### Extracted material
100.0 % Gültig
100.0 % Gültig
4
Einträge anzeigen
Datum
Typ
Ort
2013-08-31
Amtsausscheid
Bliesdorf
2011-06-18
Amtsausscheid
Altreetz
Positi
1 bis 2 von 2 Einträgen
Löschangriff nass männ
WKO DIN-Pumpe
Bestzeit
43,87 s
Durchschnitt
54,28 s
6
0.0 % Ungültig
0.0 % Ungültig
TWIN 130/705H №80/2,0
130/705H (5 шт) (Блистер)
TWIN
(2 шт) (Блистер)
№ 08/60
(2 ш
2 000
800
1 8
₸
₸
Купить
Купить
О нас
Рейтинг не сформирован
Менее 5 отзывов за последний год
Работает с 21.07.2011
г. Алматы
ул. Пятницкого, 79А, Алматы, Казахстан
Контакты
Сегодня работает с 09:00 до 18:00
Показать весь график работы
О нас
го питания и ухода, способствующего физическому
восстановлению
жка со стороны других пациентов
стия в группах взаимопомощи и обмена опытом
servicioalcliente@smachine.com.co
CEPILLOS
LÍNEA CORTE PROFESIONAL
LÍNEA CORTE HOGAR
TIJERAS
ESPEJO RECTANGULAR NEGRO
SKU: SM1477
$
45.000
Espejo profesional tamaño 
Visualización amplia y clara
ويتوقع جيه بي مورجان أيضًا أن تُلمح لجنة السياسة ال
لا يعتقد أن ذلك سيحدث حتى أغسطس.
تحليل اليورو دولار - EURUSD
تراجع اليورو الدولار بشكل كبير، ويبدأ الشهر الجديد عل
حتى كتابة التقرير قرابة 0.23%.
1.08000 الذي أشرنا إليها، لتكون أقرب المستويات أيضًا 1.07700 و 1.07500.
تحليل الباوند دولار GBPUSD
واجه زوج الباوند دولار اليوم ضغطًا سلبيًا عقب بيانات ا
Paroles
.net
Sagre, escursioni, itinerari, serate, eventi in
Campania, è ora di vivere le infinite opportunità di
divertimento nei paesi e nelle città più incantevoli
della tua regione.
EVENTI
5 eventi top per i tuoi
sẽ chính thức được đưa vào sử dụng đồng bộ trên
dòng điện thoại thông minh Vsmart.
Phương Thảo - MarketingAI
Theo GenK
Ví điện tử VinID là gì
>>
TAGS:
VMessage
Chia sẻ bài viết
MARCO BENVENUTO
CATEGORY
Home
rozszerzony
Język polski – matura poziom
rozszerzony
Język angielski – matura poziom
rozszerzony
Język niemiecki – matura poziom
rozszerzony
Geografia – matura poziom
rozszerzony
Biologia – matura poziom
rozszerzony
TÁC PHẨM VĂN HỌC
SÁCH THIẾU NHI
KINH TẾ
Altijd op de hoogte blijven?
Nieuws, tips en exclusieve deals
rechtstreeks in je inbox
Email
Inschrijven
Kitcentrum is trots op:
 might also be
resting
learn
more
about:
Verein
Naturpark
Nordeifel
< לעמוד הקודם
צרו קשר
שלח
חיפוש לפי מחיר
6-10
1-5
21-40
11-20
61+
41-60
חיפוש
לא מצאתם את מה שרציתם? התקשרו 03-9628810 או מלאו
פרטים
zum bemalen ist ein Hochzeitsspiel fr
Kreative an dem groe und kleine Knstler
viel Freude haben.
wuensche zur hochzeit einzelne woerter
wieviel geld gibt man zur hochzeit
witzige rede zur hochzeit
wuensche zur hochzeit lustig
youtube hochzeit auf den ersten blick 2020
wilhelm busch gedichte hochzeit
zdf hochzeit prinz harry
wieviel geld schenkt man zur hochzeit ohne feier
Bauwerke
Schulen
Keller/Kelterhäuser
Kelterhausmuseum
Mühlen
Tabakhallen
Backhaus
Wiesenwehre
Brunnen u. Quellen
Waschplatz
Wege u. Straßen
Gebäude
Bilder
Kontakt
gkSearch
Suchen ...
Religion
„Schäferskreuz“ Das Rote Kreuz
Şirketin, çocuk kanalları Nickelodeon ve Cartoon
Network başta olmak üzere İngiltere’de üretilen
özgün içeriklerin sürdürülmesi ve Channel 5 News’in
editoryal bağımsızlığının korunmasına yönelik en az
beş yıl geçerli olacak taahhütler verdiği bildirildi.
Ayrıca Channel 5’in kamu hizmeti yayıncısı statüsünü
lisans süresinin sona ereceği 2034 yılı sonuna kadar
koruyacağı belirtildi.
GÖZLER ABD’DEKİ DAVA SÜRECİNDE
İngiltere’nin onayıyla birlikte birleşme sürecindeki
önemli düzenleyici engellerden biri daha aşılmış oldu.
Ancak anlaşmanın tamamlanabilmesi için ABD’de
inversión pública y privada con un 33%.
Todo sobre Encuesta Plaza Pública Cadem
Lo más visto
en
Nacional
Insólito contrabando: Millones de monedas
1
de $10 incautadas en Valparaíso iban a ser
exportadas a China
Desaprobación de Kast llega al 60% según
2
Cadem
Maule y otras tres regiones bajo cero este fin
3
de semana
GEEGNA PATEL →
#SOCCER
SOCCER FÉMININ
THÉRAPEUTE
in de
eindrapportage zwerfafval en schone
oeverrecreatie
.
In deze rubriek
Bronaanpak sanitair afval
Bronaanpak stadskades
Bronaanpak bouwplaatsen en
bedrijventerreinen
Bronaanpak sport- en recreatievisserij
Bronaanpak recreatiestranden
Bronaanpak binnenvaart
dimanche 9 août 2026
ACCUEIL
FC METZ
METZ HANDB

### What to do
Taking care to match every character, output all of the entries above.

### Written solution
100.0 % Gültig
100.0 % Gültig
4
Einträge anzeigen
Datum
Typ
Ort
2013-08-31
Amtsausscheid
Bliesdorf
2011-06-18
Amtsausscheid
Altreetz
Positi
1 bis 2 von 2 Einträgen
Löschangriff nass männ
WKO DIN-Pumpe
Bestzeit
43,87 s
Durchschnitt
54,28 s
6
0.0 % Ungültig
0.0 % Ungültig
TWIN 130/705H №80/2,0
130/705H (5 шт) (Блистер)
TWIN
(2 шт) (Блистер)
№ 08/60
(2 ш
2 000
800
1 8
₸
₸
Купить
Купить
О нас
Рейтинг не сформирован
Менее 5 отзывов за последний год
Работает с 21.07.2011
г. Алматы
ул. Пятницкого, 79А, Алматы, Казахстан
Контакты
Сегодня работает с 09:00 до 18:00
Показать весь график работы
О нас
го питания и ухода, способствующего физическому
восстановлению
жка со стороны других пациентов
стия в группах взаимопомощи и обмена опытом
servicioalcliente@smachine.com.co
CEPILLOS
LÍNEA CORTE PROFESIONAL
LÍNEA CORTE HOGAR
TIJERAS
ESPEJO RECTANGULAR NEGRO
SKU: SM1477
$
45.000
Espejo profesional tamaño 
Visualización amplia y clara
ويتوقع جيه بي مورجان أيضًا أن تُلمح لجنة السياسة ال
لا يعتقد أن ذلك سيحدث حتى أغسطس.
تحليل اليورو دولار - EURUSD
تراجع اليورو الدولار بشكل كبير، ويبدأ الشهر الجديد عل
حتى كتابة التقرير قرابة 0.23%.
1.08000 الذي أشرنا إليها، لتكون أقرب المستويات أيضًا 1.07700 و 1.07500.
تحليل الباوند دولار GBPUSD
واجه زوج الباوند دولار اليوم ضغطًا سلبيًا عقب بيانات ا
Paroles
.net
Sagre, escursioni, itinerari, serate, eventi in
Campania, è ora di vivere le infinite opportunità di
divertimento nei paesi e nelle città più incantevoli
della tua regione.
EVENTI
5 eventi top per i tuoi
sẽ chính thức được đưa vào sử dụng đồng bộ trên
dòng điện thoại thông minh Vsmart.
Phương Thảo - MarketingAI
Theo GenK
Ví điện tử VinID là gì
>>
TAGS:
VMessage
Chia sẻ bài viết
MARCO BENVENUTO
CATEGORY
Home
rozszerzony
Język polski – matura poziom
rozszerzony
Język angielski – matura poziom
rozszerzony
Język niemiecki – matura poziom
rozszerzony
Geografia – matura poziom
rozszerzony
Biologia – matura poziom
rozszerzony
TÁC PHẨM VĂN HỌC
SÁCH THIẾU NHI
KINH TẾ
Altijd op de hoogte blijven?
Nieuws, tips en exclusieve deals
rechtstreeks in je inbox
Email
Inschrijven
Kitcentrum is trots op:
 might also be
resting
learn
more
about:
Verein
Naturpark
Nordeifel
< לעמוד הקודם
צרו קשר
שלח
חיפוש לפי מחיר
6-10
1-5
21-40
11-20
61+
41-60
חיפוש
לא מצאתם את מה שרציתם? התקשרו 03-9628810 או מלאו
פרטים
zum bemalen ist ein Hochzeitsspiel fr
Kreative an dem groe und kleine Knstler
viel Freude haben.
wuensche zur hochzeit einzelne woerter
wieviel geld gibt man zur hochzeit
witzige rede zur hochzeit
wuensche zur hochzeit lustig
youtube hochzeit auf den ersten blick 2020
wilhelm busch gedichte hochzeit
zdf hochzeit prinz harry
wieviel geld schenkt man zur hochzeit ohne feier
Bauwerke
Schulen
Keller/Kelterhäuser
Kelterhausmuseum
Mühlen
Tabakhallen
Backhaus
Wiesenwehre
Brunnen u. Quellen
Waschplatz
Wege u. Straßen
Gebäude
Bilder
Kontakt
gkSearch
Suchen ...
Religion
„Schäferskreuz“ Das Rote Kreuz
Şirketin, çocuk kanalları Nickelodeon ve Cartoon
Network başta olmak üzere İngiltere’de üretilen
özgün içeriklerin sürdürülmesi ve Channel 5 News’in
editoryal bağımsızlığının korunmasına yönelik en az
beş yıl geçerli olacak taahhütler verdiği bildirildi.
Ayrıca Channel 5’in kamu hizmeti yayıncısı statüsünü
lisans süresinin sona ereceği 2034 yılı sonuna kadar
koruyacağı belirtildi.
GÖZLER ABD’DEKİ DAVA SÜRECİNDE
İngiltere’nin onayıyla birlikte birleşme sürecindeki
önemli düzenleyici engellerden biri daha aşılmış oldu.
Ancak anlaşmanın tamamlanabilmesi için ABD’de
inversión pública y privada con un 33%.
Todo sobre Encuesta Plaza Pública Cadem
Lo más visto
en
Nacional
Insólito contrabando: Millones de monedas
1
de $10 incautadas en Valparaíso iban a ser
exportadas a China
Desaprobación de Kast llega al 60% según
2
Cadem
Maule y otras tres regiones bajo cero este fin
3
de semana
GEEGNA PATEL →
#SOCCER
SOCCER FÉMININ
THÉRAPEUTE
in de
eindrapportage zwerfafval en schone
oeverrecreatie
.
In deze rubriek
Bronaanpak sanitair afval
Bronaanpak stadskades
Bronaanpak bouwplaatsen en
bedrijventerreinen
Bronaanpak sport- en recreatievisserij
Bronaanpak recreatiestranden
Bronaanpak binnenvaart
dimanche 9 août 2026
ACCUEIL
FC METZ
METZ HANDB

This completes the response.